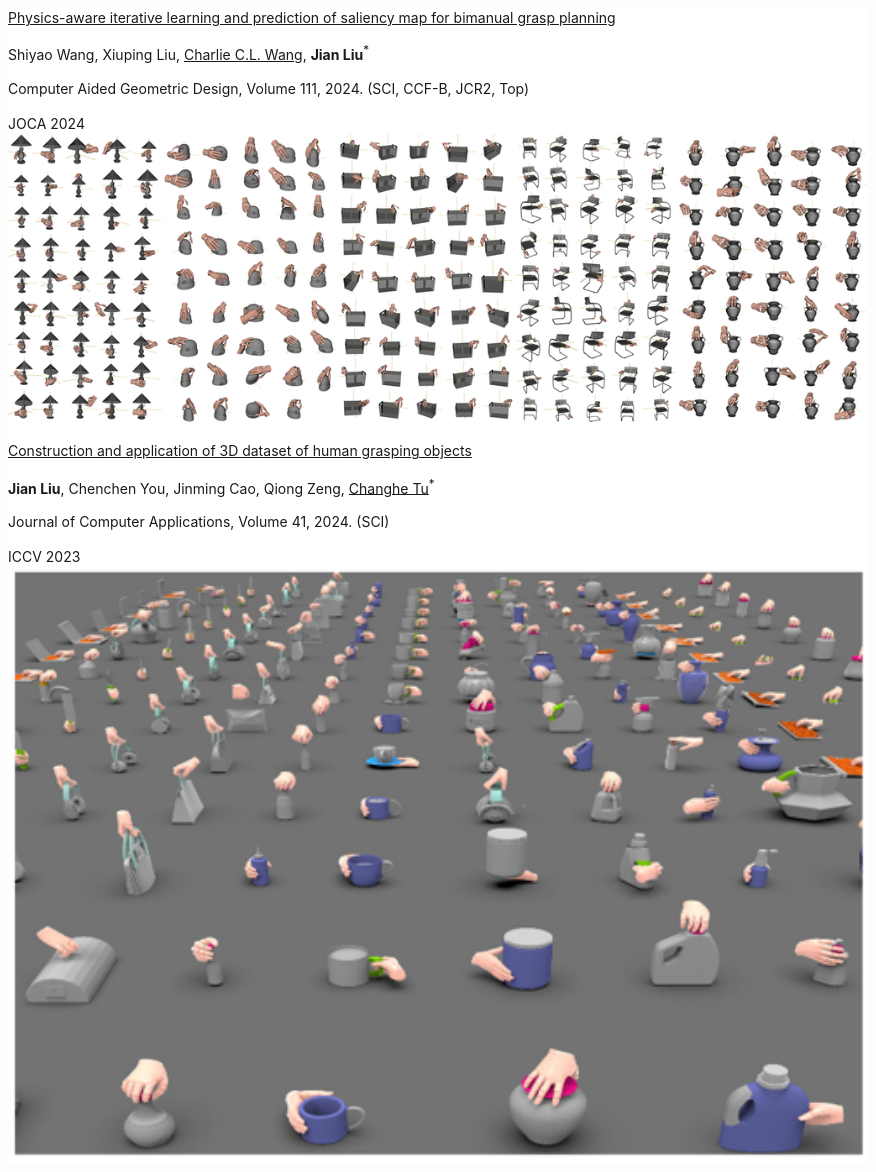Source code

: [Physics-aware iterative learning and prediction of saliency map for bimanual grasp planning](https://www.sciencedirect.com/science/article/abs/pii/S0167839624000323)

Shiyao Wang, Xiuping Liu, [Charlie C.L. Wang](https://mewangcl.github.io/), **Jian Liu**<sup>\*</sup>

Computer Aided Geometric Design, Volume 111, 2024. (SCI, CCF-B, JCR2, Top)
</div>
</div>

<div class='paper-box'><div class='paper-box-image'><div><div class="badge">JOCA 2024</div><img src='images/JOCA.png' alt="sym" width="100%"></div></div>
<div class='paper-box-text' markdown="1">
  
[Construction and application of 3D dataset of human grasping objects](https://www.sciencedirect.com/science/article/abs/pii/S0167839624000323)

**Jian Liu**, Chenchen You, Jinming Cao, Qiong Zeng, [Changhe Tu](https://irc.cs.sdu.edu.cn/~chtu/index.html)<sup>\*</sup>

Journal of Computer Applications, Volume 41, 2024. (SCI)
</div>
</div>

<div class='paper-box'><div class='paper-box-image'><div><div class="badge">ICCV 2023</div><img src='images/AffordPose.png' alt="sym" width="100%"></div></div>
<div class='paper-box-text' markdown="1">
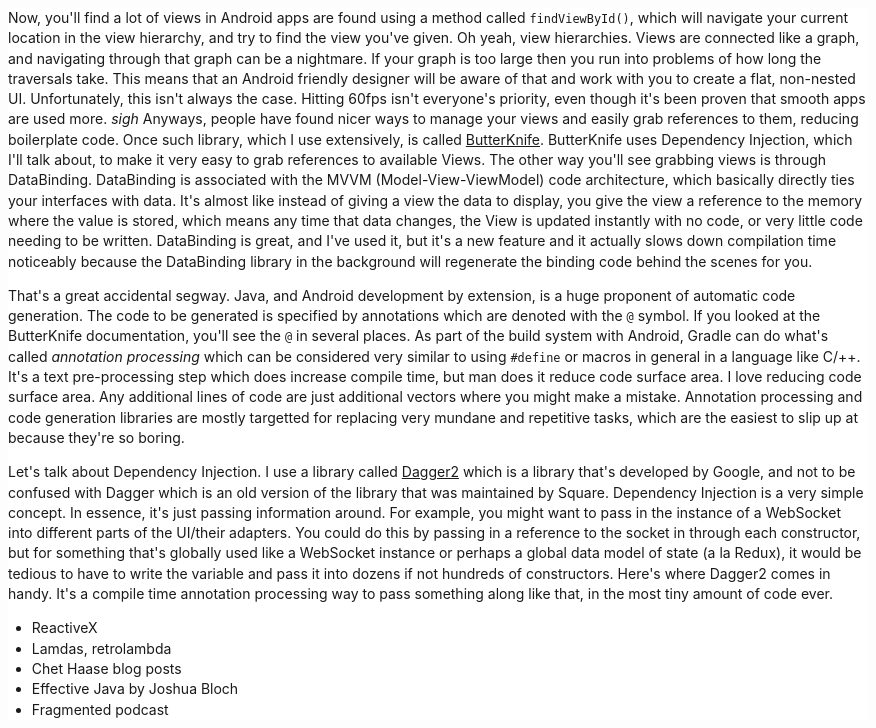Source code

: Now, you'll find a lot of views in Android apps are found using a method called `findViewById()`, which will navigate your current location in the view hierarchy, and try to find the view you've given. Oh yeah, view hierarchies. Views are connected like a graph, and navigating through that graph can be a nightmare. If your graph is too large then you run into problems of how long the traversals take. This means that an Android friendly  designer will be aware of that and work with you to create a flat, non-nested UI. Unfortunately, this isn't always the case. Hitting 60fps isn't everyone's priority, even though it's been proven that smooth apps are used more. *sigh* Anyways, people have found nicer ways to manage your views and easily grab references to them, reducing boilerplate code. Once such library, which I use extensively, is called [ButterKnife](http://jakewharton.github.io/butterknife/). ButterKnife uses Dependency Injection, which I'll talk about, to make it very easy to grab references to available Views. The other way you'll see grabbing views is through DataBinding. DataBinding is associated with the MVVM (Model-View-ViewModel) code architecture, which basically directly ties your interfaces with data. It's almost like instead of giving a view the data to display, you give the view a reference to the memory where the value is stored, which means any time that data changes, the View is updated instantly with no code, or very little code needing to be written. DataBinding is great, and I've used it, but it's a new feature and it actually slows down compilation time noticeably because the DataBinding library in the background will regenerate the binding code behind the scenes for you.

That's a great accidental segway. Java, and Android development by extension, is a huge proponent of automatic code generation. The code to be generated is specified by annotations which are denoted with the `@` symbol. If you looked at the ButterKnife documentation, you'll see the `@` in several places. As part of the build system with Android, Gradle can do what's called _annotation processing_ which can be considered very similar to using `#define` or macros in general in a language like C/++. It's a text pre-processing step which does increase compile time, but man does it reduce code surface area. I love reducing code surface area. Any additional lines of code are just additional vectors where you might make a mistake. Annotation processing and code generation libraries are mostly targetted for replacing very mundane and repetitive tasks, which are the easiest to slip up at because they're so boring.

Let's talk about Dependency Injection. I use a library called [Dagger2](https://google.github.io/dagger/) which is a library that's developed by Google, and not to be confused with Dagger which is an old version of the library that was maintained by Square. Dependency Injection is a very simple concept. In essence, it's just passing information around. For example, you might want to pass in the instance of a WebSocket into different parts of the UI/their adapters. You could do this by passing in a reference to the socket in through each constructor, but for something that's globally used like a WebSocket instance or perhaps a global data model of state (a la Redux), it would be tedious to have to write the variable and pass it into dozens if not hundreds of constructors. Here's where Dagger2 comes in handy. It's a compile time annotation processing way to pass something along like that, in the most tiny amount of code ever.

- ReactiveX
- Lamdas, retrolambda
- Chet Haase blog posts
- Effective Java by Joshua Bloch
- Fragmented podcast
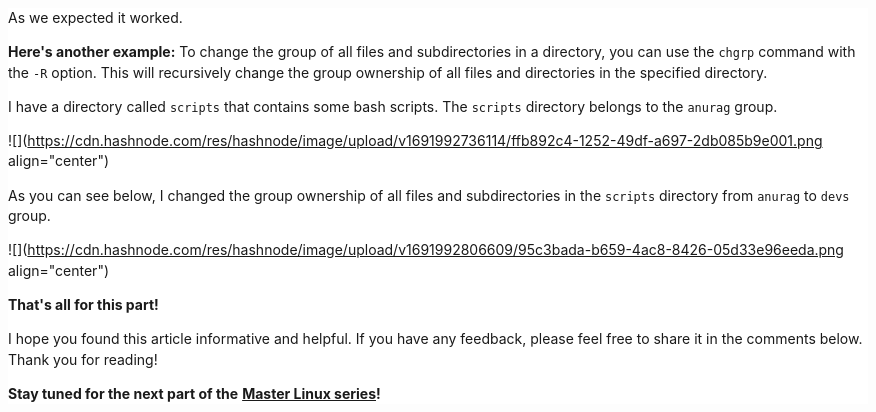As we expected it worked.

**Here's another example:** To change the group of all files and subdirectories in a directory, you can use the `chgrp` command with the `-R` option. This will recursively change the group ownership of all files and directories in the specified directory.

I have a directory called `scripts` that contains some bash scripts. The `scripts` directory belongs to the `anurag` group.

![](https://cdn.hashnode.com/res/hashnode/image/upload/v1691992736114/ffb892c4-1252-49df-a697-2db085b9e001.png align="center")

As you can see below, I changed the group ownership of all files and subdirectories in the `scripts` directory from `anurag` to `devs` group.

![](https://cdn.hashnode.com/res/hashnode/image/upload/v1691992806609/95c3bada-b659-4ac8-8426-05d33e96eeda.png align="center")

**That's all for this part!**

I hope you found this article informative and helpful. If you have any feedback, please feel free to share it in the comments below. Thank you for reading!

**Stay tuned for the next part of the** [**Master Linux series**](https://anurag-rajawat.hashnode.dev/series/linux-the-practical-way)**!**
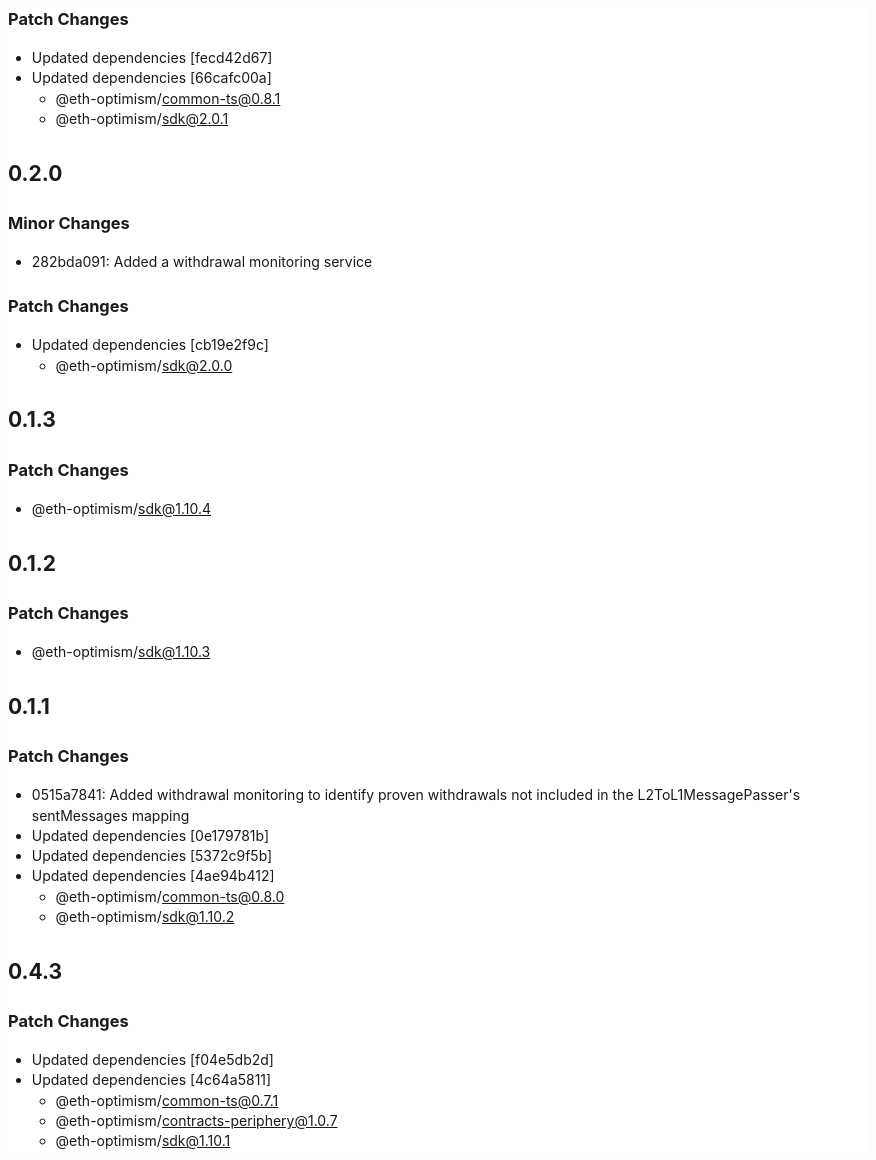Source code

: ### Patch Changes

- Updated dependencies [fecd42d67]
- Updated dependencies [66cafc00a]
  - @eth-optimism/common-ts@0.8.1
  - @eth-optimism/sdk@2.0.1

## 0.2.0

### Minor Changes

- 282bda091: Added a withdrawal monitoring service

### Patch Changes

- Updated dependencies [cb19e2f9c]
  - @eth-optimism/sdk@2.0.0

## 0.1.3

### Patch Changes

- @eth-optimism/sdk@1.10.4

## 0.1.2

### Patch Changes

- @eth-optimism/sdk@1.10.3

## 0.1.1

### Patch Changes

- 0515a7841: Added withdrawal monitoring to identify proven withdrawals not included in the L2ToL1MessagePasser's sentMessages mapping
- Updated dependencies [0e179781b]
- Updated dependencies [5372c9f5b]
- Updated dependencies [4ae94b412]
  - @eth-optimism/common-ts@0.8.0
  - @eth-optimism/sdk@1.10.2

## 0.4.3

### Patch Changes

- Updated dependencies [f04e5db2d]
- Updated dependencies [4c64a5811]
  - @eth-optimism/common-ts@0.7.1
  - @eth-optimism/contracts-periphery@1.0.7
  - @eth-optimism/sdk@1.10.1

* * * * *

To do: Render every line of source text in the records above as a Markdown table with columns "Row" and "Text". Number the rows in order, skip blank lines, and omit the pictures.

Exercise answer:
| Row | Text |
|---|---|
| 1 | Source code |
| 2 | : [Physics-aware iterative learning and prediction of saliency map for bimanual grasp planning](https://www.sciencedirect.com/science/article/abs/pii/S0167839624000323) |
| 3 | Shiyao Wang, Xiuping Liu, [Charlie C.L. Wang](https://mewangcl.github.io/), **Jian Liu**<sup>\*</sup> |
| 4 | Computer Aided Geometric Design, Volume 111, 2024. (SCI, CCF-B, JCR2, Top) |
| 5 | </div> |
| 6 | </div> |
| 7 | <div class='paper-box'><div class='paper-box-image'><div><div class="badge">JOCA 2024</div><img src='images/JOCA.png' alt="sym" width="100%"></div></div> |
| 8 | <div class='paper-box-text' markdown="1"> |
| 9 | [Construction and application of 3D dataset of human grasping objects](https://www.sciencedirect.com/science/article/abs/pii/S0167839624000323) |
| 10 | **Jian Liu**, Chenchen You, Jinming Cao, Qiong Zeng, [Changhe Tu](https://irc.cs.sdu.edu.cn/~chtu/index.html)<sup>\*</sup> |
| 11 | Journal of Computer Applications, Volume 41, 2024. (SCI) |
| 12 | </div> |
| 13 | </div> |
| 14 | <div class='paper-box'><div class='paper-box-image'><div><div class="badge">ICCV 2023</div><img src='images/AffordPose.png' alt="sym" width="100%"></div></div> |
| 15 | <div class='paper-box-text' markdown="1"> |
| 16 | Source code |
| 17 | : Now, you'll find a lot of views in Android apps are found using a method called `findViewById()`, which will navigate your current location in the view hierarchy, and try to find the view you've given. Oh yeah, view hierarchies. Views are connected like a graph, and navigating through that graph can be a nightmare. If your graph is too large then you run into problems of how long the traversals take. This means that an Android friendly  designer will be aware of that and work with you to create a flat, non-nested UI. Unfortunately, this isn't always the case. Hitting 60fps isn't everyone's priority, even though it's been proven that smooth apps are used more. *sigh* Anyways, people have found nicer ways to manage your views and easily grab references to them, reducing boilerplate code. Once such library, which I use extensively, is called [ButterKnife](http://jakewharton.github.io/butterknife/). ButterKnife uses Dependency Injection, which I'll talk about, to make it very easy to grab references to available Views. The other way you'll see grabbing views is through DataBinding. DataBinding is associated with the MVVM (Model-View-ViewModel) code architecture, which basically directly ties your interfaces with data. It's almost like instead of giving a view the data to display, you give the view a reference to the memory where the value is stored, which means any time that data changes, the View is updated instantly with no code, or very little code needing to be written. DataBinding is great, and I've used it, but it's a new feature and it actually slows down compilation time noticeably because the DataBinding library in the background will regenerate the binding code behind the scenes for you. |
| 18 | That's a great accidental segway. Java, and Android development by extension, is a huge proponent of automatic code generation. The code to be generated is specified by annotations which are denoted with the `@` symbol. If you looked at the ButterKnife documentation, you'll see the `@` in several places. As part of the build system with Android, Gradle can do what's called _annotation processing_ which can be considered very similar to using `#define` or macros in general in a language like C/++. It's a text pre-processing step which does increase compile time, but man does it reduce code surface area. I love reducing code surface area. Any additional lines of code are just additional vectors where you might make a mistake. Annotation processing and code generation libraries are mostly targetted for replacing very mundane and repetitive tasks, which are the easiest to slip up at because they're so boring. |
| 19 | Let's talk about Dependency Injection. I use a library called [Dagger2](https://google.github.io/dagger/) which is a library that's developed by Google, and not to be confused with Dagger which is an old version of the library that was maintained by Square. Dependency Injection is a very simple concept. In essence, it's just passing information around. For example, you might want to pass in the instance of a WebSocket into different parts of the UI/their adapters. You could do this by passing in a reference to the socket in through each constructor, but for something that's globally used like a WebSocket instance or perhaps a global data model of state (a la Redux), it would be tedious to have to write the variable and pass it into dozens if not hundreds of constructors. Here's where Dagger2 comes in handy. It's a compile time annotation processing way to pass something along like that, in the most tiny amount of code ever. |
| 20 | - ReactiveX |
| 21 | - Lamdas, retrolambda |
| 22 | - Chet Haase blog posts |
| 23 | - Effective Java by Joshua Bloch |
| 24 | - Fragmented podcast |
| 25 | As we expected it worked. |
| 26 | **Here's another example:** To change the group of all files and subdirectories in a directory, you can use the `chgrp` command with the `-R` option. This will recursively change the group ownership of all files and directories in the specified directory. |
| 27 | I have a directory called `scripts` that contains some bash scripts. The `scripts` directory belongs to the `anurag` group. |
| 28 | ![](https://cdn.hashnode.com/res/hashnode/image/upload/v1691992736114/ffb892c4-1252-49df-a697-2db085b9e001.png align="center") |
| 29 | As you can see below, I changed the group ownership of all files and subdirectories in the `scripts` directory from `anurag` to `devs` group. |
| 30 | ![](https://cdn.hashnode.com/res/hashnode/image/upload/v1691992806609/95c3bada-b659-4ac8-8426-05d33e96eeda.png align="center") |
| 31 | **That's all for this part!** |
| 32 | I hope you found this article informative and helpful. If you have any feedback, please feel free to share it in the comments below. Thank you for reading! |
| 33 | **Stay tuned for the next part of the** [**Master Linux series**](https://anurag-rajawat.hashnode.dev/series/linux-the-practical-way)**!** |
| 34 | Source code |
| 35 | : ### Patch Changes |
| 36 | - Updated dependencies [fecd42d67] |
| 37 | - Updated dependencies [66cafc00a] |
| 38 |   - @eth-optimism/common-ts@0.8.1 |
| 39 |   - @eth-optimism/sdk@2.0.1 |
| 40 | ## 0.2.0 |
| 41 | ### Minor Changes |
| 42 | - 282bda091: Added a withdrawal monitoring service |
| 43 | ### Patch Changes |
| 44 | - Updated dependencies [cb19e2f9c] |
| 45 |   - @eth-optimism/sdk@2.0.0 |
| 46 | ## 0.1.3 |
| 47 | ### Patch Changes |
| 48 | - @eth-optimism/sdk@1.10.4 |
| 49 | ## 0.1.2 |
| 50 | ### Patch Changes |
| 51 | - @eth-optimism/sdk@1.10.3 |
| 52 | ## 0.1.1 |
| 53 | ### Patch Changes |
| 54 | - 0515a7841: Added withdrawal monitoring to identify proven withdrawals not included in the L2ToL1MessagePasser's sentMessages mapping |
| 55 | - Updated dependencies [0e179781b] |
| 56 | - Updated dependencies [5372c9f5b] |
| 57 | - Updated dependencies [4ae94b412] |
| 58 |   - @eth-optimism/common-ts@0.8.0 |
| 59 |   - @eth-optimism/sdk@1.10.2 |
| 60 | ## 0.4.3 |
| 61 | ### Patch Changes |
| 62 | - Updated dependencies [f04e5db2d] |
| 63 | - Updated dependencies [4c64a5811] |
| 64 |   - @eth-optimism/common-ts@0.7.1 |
| 65 |   - @eth-optimism/contracts-periphery@1.0.7 |
| 66 |   - @eth-optimism/sdk@1.10.1 |